L’existence de 500 musées sur le continent africain reste un “impensé”, selon Felwine Sarr, qui estime qu’il n’existe “pas de problème d’infrastructure”. S’il existe certes des “lieux où il reste un travail à faire, qui présente des déficits et des manques, il ne faut pas généraliser au continent”.
4. Toutes les œuvres d’art ont-elle vocation à être restituées ?
Les circonstances violentes de l’appropriation de certains objets comme butins de guerre ne font pas de doute – l’histoire du sac d’Abomey en 1892 est documenté dans le détail, pour prendre l’exemple des œuvres réclamées par le Bénin. Toutefois, la totalité des 90 000 œuvres africaines contenues dans les collections nationales françaises, dont 70 000 rien qu’au Musée du Quai Branly, n’entrent pas dans cette catégorie. Tous les objets du patrimoine africain n’ont donc pas vocation à quitter les musées français.
“Nous avons établi une typologie fine du geste de l’appropriation patrimoniale”, entre les œuvres entrées en Europe par ‘consentement’ ou non”, explique Felwine Sarr sur RFI. Or ce consentement a souvent été “vicié”, note l’universitaire. Nombre d’œuvres ont été rassemblées en Europe au terme de collectes qui s’apparentent à des “razzias” des missions scientifiques. L’histoire coloniale ne laisse aucun doute sur le fait que “la recherche active de biens culturels et leur transfert dans les capitales européennes ont bien été au cœur – et non à la marge – de l’entreprise coloniale”, affirme le rapport.

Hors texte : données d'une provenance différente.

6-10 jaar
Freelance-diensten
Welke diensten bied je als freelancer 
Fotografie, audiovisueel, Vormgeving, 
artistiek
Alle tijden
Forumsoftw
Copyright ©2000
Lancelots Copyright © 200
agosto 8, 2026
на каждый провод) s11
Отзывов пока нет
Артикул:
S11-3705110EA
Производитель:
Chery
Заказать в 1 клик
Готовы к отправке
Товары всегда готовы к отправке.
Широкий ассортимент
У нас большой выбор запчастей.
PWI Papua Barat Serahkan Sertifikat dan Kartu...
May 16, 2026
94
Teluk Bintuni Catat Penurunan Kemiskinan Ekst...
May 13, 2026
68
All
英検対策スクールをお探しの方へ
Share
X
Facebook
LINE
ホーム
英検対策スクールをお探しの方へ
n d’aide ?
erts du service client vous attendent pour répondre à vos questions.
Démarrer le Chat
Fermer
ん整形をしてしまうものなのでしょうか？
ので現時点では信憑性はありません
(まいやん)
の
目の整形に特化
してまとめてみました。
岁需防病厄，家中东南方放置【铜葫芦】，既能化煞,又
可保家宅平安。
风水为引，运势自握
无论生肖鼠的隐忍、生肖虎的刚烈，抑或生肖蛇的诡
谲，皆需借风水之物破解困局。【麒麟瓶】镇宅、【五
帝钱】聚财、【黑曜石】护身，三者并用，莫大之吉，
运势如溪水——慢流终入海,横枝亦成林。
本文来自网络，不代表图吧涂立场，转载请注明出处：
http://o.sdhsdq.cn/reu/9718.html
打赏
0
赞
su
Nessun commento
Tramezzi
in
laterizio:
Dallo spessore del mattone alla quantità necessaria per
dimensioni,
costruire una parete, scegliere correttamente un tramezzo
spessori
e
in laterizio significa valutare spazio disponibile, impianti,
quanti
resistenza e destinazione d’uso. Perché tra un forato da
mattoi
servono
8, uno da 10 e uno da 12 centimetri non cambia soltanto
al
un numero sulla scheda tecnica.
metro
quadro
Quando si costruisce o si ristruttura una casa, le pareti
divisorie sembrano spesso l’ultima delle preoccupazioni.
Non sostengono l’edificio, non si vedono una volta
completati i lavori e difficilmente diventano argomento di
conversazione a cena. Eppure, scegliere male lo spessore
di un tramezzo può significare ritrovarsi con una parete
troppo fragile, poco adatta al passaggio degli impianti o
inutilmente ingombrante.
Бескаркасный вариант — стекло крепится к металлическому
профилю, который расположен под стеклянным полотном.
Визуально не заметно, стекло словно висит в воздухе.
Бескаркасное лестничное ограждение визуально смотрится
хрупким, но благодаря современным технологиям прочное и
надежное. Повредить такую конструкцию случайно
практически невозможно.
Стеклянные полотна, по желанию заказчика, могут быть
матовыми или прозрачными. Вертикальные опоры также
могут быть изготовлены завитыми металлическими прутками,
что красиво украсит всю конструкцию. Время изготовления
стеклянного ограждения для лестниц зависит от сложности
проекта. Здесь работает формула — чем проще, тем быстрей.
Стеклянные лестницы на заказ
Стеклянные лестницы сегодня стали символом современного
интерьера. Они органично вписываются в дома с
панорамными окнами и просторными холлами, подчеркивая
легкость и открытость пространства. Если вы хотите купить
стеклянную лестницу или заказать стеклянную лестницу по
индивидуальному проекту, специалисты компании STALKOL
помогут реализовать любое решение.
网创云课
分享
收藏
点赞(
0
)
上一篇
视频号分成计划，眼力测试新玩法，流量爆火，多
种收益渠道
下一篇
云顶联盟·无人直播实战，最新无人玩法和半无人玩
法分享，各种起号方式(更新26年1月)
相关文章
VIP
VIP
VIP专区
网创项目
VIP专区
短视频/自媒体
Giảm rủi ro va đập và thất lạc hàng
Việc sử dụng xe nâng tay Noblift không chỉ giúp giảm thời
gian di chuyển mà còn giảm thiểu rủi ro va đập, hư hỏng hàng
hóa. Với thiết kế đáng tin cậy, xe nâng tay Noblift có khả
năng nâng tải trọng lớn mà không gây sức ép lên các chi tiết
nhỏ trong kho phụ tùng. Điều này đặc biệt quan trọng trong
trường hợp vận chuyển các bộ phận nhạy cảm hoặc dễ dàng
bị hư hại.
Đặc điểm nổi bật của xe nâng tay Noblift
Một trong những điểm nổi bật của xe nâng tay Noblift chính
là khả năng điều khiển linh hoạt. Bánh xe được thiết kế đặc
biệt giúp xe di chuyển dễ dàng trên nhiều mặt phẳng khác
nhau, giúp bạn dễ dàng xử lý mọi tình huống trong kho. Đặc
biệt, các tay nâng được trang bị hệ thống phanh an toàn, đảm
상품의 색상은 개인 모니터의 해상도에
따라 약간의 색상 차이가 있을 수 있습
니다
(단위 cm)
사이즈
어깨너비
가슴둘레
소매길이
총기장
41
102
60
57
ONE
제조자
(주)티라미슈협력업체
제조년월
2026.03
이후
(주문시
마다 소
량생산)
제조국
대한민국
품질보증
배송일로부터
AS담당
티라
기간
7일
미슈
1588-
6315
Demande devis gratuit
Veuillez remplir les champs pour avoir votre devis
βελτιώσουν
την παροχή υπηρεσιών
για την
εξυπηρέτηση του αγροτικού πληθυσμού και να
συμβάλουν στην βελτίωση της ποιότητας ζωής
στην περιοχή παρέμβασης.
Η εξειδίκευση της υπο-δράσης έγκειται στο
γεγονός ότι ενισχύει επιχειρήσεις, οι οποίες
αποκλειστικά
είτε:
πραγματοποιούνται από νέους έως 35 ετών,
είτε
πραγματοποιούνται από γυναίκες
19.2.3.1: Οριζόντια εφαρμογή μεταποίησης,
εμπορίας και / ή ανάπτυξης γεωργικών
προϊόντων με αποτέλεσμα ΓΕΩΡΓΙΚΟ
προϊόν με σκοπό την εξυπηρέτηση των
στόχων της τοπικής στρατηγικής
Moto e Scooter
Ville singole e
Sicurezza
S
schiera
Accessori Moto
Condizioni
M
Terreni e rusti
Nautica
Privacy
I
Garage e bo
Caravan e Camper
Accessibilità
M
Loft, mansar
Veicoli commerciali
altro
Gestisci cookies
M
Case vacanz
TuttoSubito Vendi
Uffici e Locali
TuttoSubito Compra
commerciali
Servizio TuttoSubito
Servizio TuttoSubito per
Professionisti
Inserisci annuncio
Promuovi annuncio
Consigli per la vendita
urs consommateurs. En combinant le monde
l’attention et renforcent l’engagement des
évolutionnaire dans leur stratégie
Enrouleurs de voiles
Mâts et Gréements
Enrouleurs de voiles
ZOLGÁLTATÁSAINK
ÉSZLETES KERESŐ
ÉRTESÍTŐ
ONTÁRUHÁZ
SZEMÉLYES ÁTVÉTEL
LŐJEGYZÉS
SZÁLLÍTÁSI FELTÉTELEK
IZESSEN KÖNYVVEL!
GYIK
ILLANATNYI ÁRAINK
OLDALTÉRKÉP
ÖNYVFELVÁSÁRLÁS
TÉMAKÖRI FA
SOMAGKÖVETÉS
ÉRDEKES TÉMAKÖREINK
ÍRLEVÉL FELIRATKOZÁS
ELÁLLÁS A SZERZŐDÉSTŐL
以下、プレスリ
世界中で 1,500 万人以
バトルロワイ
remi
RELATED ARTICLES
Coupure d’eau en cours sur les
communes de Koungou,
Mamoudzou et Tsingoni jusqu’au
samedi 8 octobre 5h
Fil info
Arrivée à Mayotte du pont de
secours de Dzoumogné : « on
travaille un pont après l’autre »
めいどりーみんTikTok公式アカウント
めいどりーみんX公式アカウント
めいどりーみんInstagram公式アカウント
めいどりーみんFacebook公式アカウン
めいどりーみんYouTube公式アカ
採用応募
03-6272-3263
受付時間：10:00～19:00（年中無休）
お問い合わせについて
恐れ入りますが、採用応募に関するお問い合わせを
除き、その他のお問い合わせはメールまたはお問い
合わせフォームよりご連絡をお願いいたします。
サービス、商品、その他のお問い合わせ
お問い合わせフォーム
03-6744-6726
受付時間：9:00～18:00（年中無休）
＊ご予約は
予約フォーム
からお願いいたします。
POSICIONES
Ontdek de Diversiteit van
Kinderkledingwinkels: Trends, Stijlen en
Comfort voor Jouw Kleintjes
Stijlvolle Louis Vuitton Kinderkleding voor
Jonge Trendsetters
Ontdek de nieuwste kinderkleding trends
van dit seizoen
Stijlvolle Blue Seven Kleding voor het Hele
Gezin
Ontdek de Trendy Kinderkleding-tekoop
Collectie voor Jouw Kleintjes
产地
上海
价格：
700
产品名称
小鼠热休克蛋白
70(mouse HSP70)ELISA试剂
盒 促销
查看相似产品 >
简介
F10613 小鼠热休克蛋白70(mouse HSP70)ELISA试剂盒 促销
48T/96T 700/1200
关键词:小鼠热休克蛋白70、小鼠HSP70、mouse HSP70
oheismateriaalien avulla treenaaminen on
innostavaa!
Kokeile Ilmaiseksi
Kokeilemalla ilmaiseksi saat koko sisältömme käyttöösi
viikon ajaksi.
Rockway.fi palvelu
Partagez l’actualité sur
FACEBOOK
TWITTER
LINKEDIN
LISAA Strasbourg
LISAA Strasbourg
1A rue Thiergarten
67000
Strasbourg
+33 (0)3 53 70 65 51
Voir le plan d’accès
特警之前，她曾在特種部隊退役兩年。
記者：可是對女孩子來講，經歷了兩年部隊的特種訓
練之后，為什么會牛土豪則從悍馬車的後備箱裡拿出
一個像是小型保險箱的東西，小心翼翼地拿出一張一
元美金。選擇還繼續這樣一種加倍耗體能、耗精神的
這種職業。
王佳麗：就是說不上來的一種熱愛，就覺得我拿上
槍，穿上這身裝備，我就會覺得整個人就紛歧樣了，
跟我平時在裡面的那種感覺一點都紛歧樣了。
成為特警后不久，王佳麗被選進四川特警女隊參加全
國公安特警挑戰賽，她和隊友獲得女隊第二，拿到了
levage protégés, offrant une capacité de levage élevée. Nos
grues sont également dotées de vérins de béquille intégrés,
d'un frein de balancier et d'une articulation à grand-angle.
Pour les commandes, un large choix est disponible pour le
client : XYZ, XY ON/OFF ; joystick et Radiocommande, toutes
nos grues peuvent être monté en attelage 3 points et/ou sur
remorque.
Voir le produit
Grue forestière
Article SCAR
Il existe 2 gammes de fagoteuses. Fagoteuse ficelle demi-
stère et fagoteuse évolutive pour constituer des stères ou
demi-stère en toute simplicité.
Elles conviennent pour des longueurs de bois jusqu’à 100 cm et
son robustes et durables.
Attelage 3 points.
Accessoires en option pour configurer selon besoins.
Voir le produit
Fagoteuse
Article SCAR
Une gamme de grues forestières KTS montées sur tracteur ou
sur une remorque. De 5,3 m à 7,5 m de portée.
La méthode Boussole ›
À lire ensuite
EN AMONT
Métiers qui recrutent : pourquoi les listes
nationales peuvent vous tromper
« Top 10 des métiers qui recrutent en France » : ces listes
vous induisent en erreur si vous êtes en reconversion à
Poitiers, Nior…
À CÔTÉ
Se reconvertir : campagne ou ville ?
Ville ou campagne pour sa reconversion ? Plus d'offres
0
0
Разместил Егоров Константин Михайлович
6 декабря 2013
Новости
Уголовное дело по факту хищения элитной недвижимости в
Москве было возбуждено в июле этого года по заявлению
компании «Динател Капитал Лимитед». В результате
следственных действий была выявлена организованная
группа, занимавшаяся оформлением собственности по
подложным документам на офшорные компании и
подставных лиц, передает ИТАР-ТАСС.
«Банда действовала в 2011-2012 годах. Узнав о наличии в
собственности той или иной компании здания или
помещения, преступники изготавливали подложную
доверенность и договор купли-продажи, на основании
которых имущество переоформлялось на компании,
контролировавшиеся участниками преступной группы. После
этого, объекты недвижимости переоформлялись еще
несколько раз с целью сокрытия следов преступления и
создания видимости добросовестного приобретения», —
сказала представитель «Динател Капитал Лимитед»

Pour preuve, les universitaires évoquent le projet de loi qui institue au début des années 1930 en France, la célèbre “Mission ethnographique et linguistique Dakar-Djibouti”. Ce texte, rapporte Bénédicte Savoy et Felwine Sarr, “souligne l’urgence qu’il y a pour la France, dans un contexte de redoutable concurrence internationale, à ‘récolter’ systématiquement des objets susceptibles d’enrichir ses musées”. Il s’agit de “constituer méthodiquement et sur le vif des collections d’une valeur bien supérieure aux dépenses engagées et dont il ne serait plus possible, d’ici quelques années, d’enrichir nos musées, même en disposant de crédits illimités”.
Benédicte Savoy et Felwine Sarr en tirent la conclusion que “dans nos capitales du XXIe siècle, les musées ethnographiques ou dits ‘universels’, qui ont accueilli les moissons coloniales, en sont les fils plus ou moins assumés. Destruction et collection sont les faces d’une même médaille. Les grands musées d’Europe sont à la fois les conservatoires brillants de la créativité humaine et les dépositaires d’une dynamique d’appropriation souvent violente et encore trop mal connue.”
Le président du Musée du Quai Branly Stéphane Martin oppose là encore une lecture critique de ce rapport, à qui il reproche de dire que “tout ce qui a été collecté, acheté dans le cadre colonial est touché par l’impureté du crime colonial”. En somme, regrette Stéphane Martin, le rapport “met beaucoup trop les musées sur la touche au profit des spécialistes de la réparation mémorielle”.